**IL PROBLEMA:**
Per favore, riporta parola per parola il brano del testo sulla mistica del XII secolo, a partire da "Nelle più diverse" e proseguendo fino a "San Tommaso d'Aquino.".

[TESTO DA ANALIZZARE]

Nota di Lunaria: questo scritto risale al 2012. Non mi ricordo da
quale libro lo ricopiai, purtroppo. Mi pare di ricordare che fosse una
sorta di collana tutta dedicata alla teologia del Medioevo, con le
copertine di un verde chiaro.
La Mistica del XII secolo
Il XII secolo fu il secolo della Mistica d'Amore.
Nelle più diverse esperienze letterarie, filosofiche, teologiche che si
svilupparono in questo periodo, si incontra, declinato in senso
religioso o in senso profano, il tema dell'Amore. Lasciando da parte
il tema dell'amore in poesia o in letteratura, analizzerò il tema
dell'amore monastico, che segna una svolta nel pensiero teologico
medioevale, che viene spesso ricordato solo per il rigore e
l'oscurantismo di San Tommaso d'Aquino.
Avviata negli anni venti del XII secolo con Guglielmo di SaintThierry e Bernardo di Calirvaux, la riflessione sull'Amore e sulla
Bellezza di Dio è al centro di numerosi trattati ("De Contemplando
Deo", "De natura et dignitate amoris" di Guglielmo di Saint-Thierry
il "De diligendo Deo" di Bernardo di Clairvaux, "Speculum caritatis"

[/TESTO DA ANALIZZARE]
[DATI GREZZI]

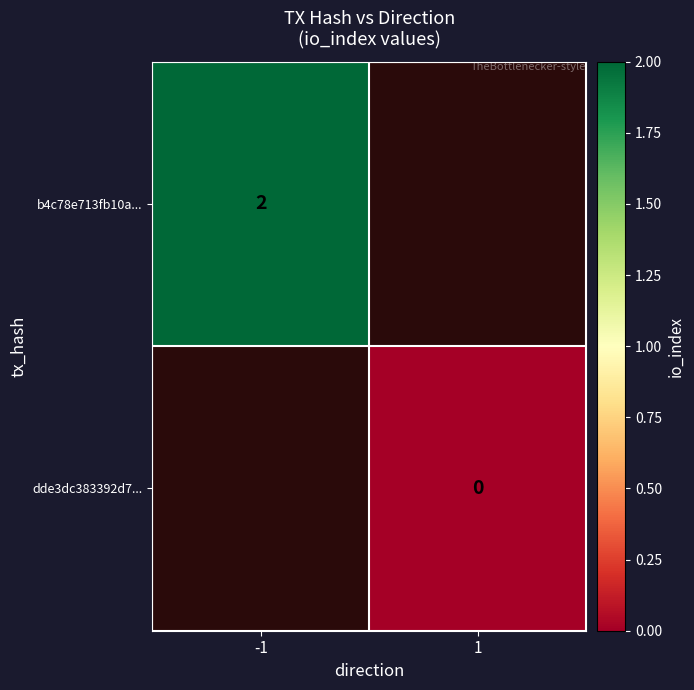

Is the value of dde3dc383392d7... at 1 greater than the value of b4c78e713fb10a... at -1?

No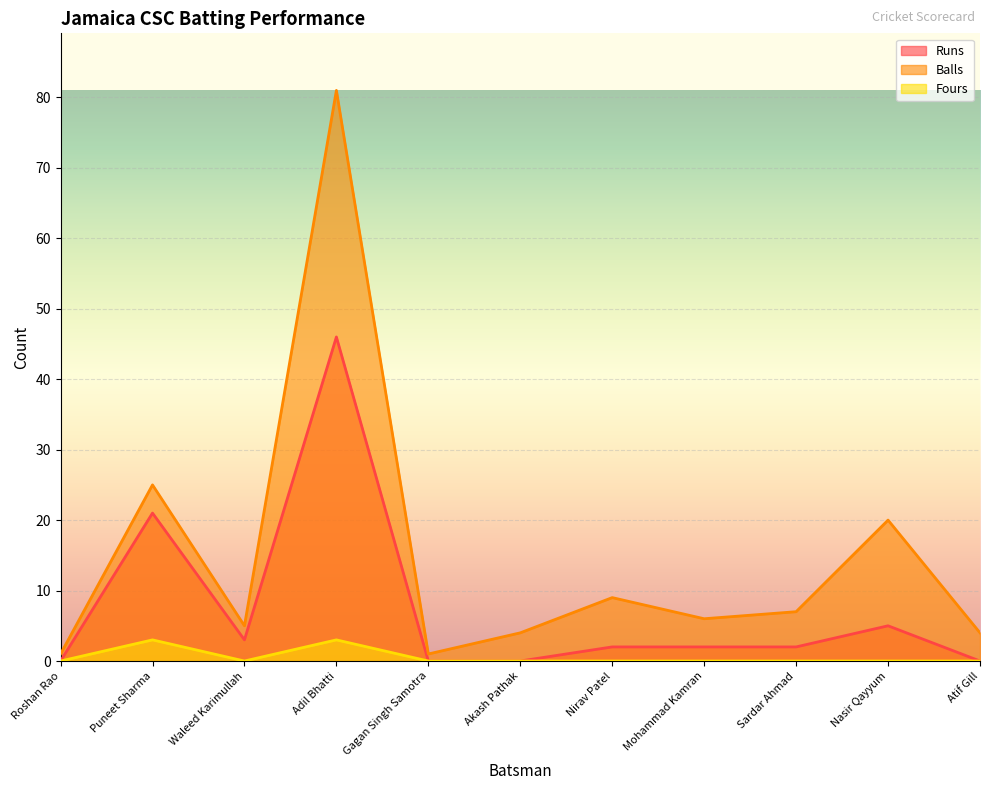

Is the value of Runs at Gagan Singh Samotra greater than the value of Fours at Adil Bhatti?

No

[/DATI GREZZI]

**SEZIONE RISPOSTA:**
Nelle più diverse esperienze letterarie, filosofiche, teologiche che si
svilupparono in questo periodo, si incontra, declinato in senso
religioso o in senso profano, il tema dell'Amore. Lasciando da parte
il tema dell'amore in poesia o in letteratura, analizzerò il tema
dell'amore monastico, che segna una svolta nel pensiero teologico
medioevale, che viene spesso ricordato solo per il rigore e
l'oscurantismo di San Tommaso d'Aquino.